THE TASK: Which lines of the data hold the word "progress"? Copy all of them.
══ AVAILABLE RECORDS ══
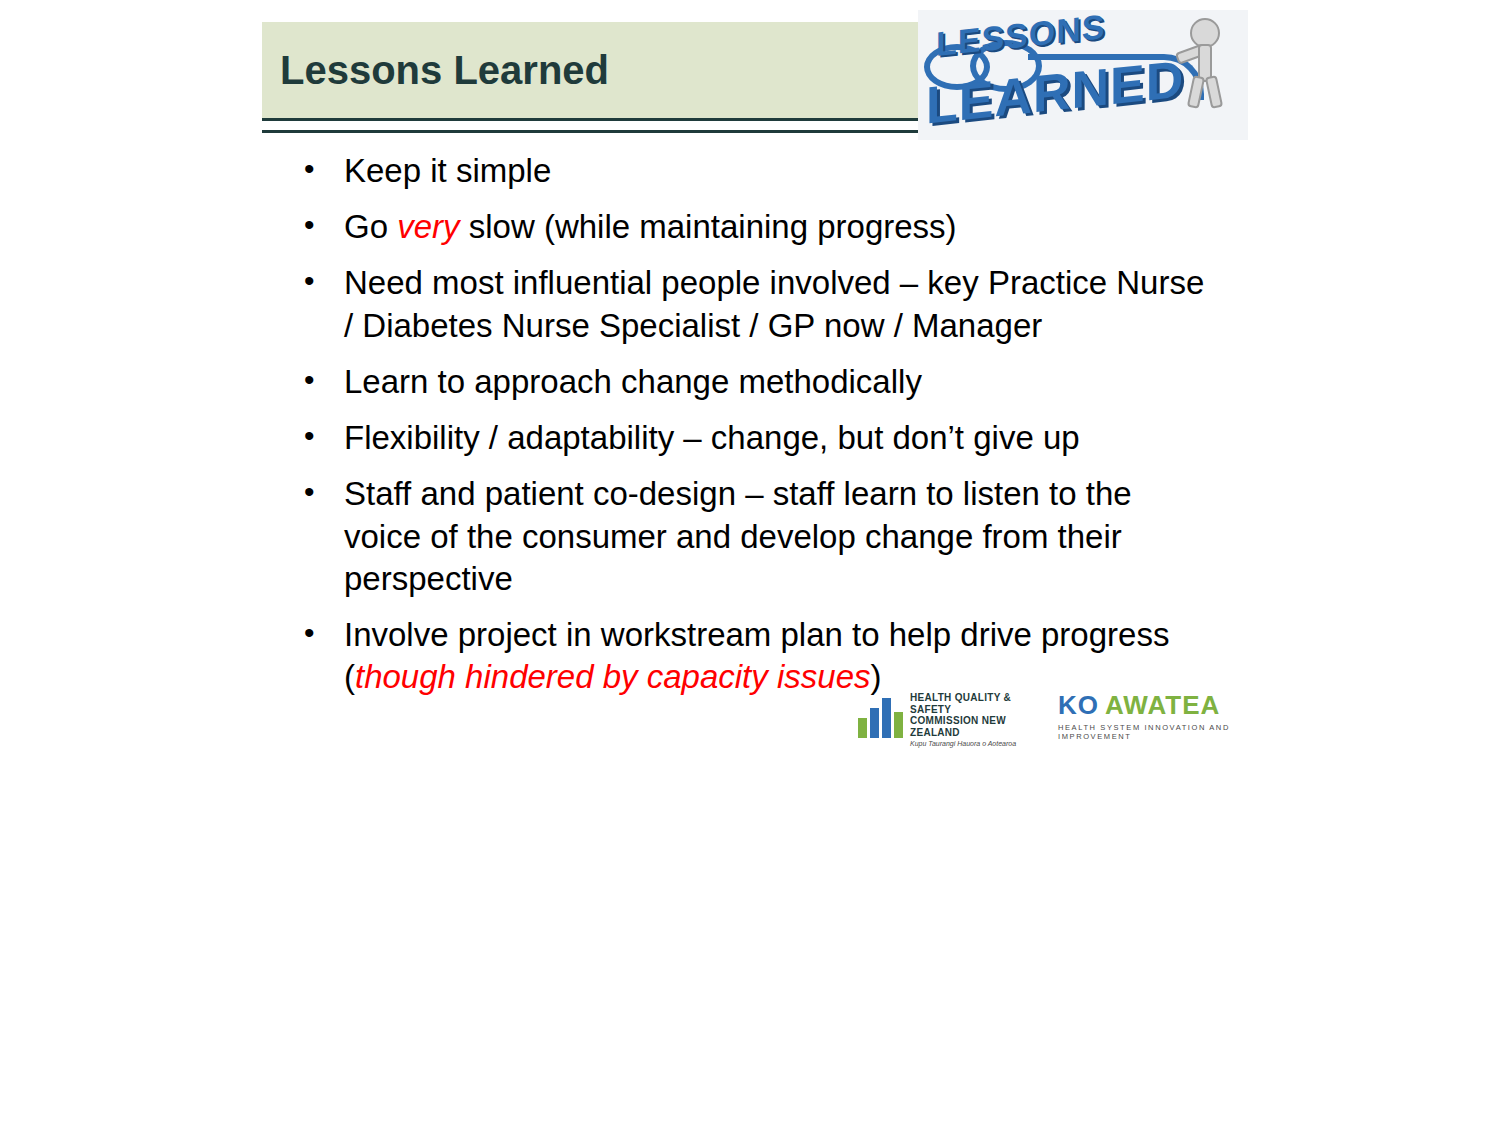Lessons Learned
LESSONS
LEARNED
Keep it simple
Go very slow (while maintaining progress)
Need most influential people involved – key Practice Nurse / Diabetes Nurse Specialist / GP now / Manager
Learn to approach change methodically
Flexibility / adaptability – change, but don’t give up
Staff and patient co-design – staff learn to listen to the voice of the consumer and develop change from their perspective
Involve project in workstream plan to help drive progress (though hindered by capacity issues)
HEALTH QUALITY & SAFETY
COMMISSION NEW ZEALAND Kupu Taurangi Hauora o Aotearoa
KO AWATEA HEALTH SYSTEM INNOVATION AND IMPROVEMENT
═══
THE COMPLETED TASK:
Go very slow (while maintaining progress)
Involve project in workstream plan to help drive progress (though hindered by capacity issues)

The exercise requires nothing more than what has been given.